Soal PK tersebut, pun Ketut menerangkan, ada dalam pengaturan Pasal 263 Kitab Undang-undang Hukum Acara Pidana (KUHAP). Pasal 263 ayat (1) KUHAP menebalkan hak mengajukan PK hanya milik terpidana, atau ahliwarisnya. “Terhadap putusan pengadilan yang telah memperoleh kekuatan hukum tetap atau inkrah, kecuali putusan bebas, atau lepas dari segala tuntutan hukum, terpidana, atau ahli warisnya, dapat mengajukan permintana PK kepada MA,” kata Ketut mengutip aturan tersebut.
Atas dua acuan hukum tersebut, kejaksaan, menurut Ketut, sementara ini, tak lagi punya pintu untuk upaya hukum luar biasa dalam memberikan perlawanan atas kasasi MA. Namun begitu, Ketut mengatakan, Kejagung menghormati putusan kasasi.
Meskipun majelis hakim agung mengorting banyak hukuman terhadap terdakwa Ferdy Sambo, Ricky Rizal, Kuat Maruf, dan juga Putri Candrawathi, menurut Ketut, dalam putusan kasasi tersebut, MA tetap mempertahankan fakta hukum dari JPU terkait dengan pembuktian terhadap para terdakwa. Terutama kata Ketut, pembuktian dakwaan primer Pasal 340 KUH Pidana juncto Pasal 55 ayat (1) ke-1 KUH Pidana. Yaitu menyangkut soal pembunuhan berencana yang dilakukan bersama-sama.
Menurut Ketut, pembuktian JPU tentang sangkaan pembunuhan berencana yang dilakukan bersama-sama oleh para terdakwa itu, tetap diyakini oleh hakim agung sebagai dasar dalam putusan kasasi. Meskipun, hasil kasasinya, dengan pengubahan kualifikasi, dan lamanya pemidanaan terhadap masing-masing terdakwa.
“Bahwa seluruh fakta-fakta hukum dan pertimbangan hukum yang disampaikan dalam surat dakwaan, dan surat tuntutan JPU terhadap para terdakwa, tetap diakomodir dalam putusan kasasi MA,” ujar Ketut.
Mengacu putusan kasasi MA, Selasa (8/8/2023), majelis hakim agung mengorting banyak hukuman terhadap empat terdakwa pembunuhan berencana Brigadir J. MA mengubah hukuman mati terhadap Ferdy Sambo menjadi penjara seumur hidup.
Hukuman seumur hidup terhadap mantan Kadiv Propam Polri tersebut, sebetulnya sudah sesuai dengan tuntutan JPU dari persidangan pertama di Pengadilan Negeri Jakarta Selatan (PN Jaksel).

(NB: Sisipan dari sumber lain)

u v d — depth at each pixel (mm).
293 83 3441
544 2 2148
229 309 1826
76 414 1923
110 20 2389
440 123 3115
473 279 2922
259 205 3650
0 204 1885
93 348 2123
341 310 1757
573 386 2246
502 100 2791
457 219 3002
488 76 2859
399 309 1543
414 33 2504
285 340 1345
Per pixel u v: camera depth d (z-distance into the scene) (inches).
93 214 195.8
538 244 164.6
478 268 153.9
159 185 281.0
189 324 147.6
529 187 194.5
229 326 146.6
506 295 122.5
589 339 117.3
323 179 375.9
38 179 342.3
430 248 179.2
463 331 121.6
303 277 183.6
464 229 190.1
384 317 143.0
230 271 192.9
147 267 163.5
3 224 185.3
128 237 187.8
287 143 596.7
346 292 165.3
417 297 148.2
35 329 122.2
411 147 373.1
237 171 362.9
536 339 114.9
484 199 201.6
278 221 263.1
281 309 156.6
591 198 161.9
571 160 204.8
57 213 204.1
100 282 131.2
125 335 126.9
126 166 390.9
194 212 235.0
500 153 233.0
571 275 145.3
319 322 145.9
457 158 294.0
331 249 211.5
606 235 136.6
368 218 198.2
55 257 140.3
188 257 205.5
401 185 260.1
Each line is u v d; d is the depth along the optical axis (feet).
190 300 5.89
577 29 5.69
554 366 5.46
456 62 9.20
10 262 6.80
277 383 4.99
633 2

MA juga mengurangi hukuman terdakwa Ricky Rizal menjadi 8 tahun penjara dari semula selama 13 tahun.
Terhadap terdakwa Kuat Maruf, kasasi MA mengubah hukumannya menjadi hanya 10 tahun dari semula 15 tahun. Paling banyak diskon hukumannya terhadap terdakwa Putri Candrawathi.
MA dalam kasasinya mengubah hukuman terhadap istri dari Ferdy Sambo itu menjadi 10 tahun penjara. Padahal dari peradilan tingkat pertama di PN Jaksel dan banding di Pengadilan Tinggi (PT) DKI Jakarta, Putri Candrawathi yang terbukti di persidangan sebagai pemicu terjadinya pembunuhan berencana terhadap Brigadir J, dipidana 20 tahun penjara.
Kepala Biro Humas MA Sobandi menjelaskan, putusan kasasi tersebut tidak bulat. Karena dari lima pengadil agung ada dua hakim yang berbeda pendapat atau dissenting opinion.
“P1 dan P3 dissenting opinion atau DO,” kata Sobandi.
Lima hakim agung pemutus kasasi tersebut, adalah Hakim Suhadi selaku ketua majelis kasasi, dan empat anggota lainnya, Hakim Suharto, Hakim Jupriyadi Hakim Desnayeti, dan Hakim Yohanes Priyatna.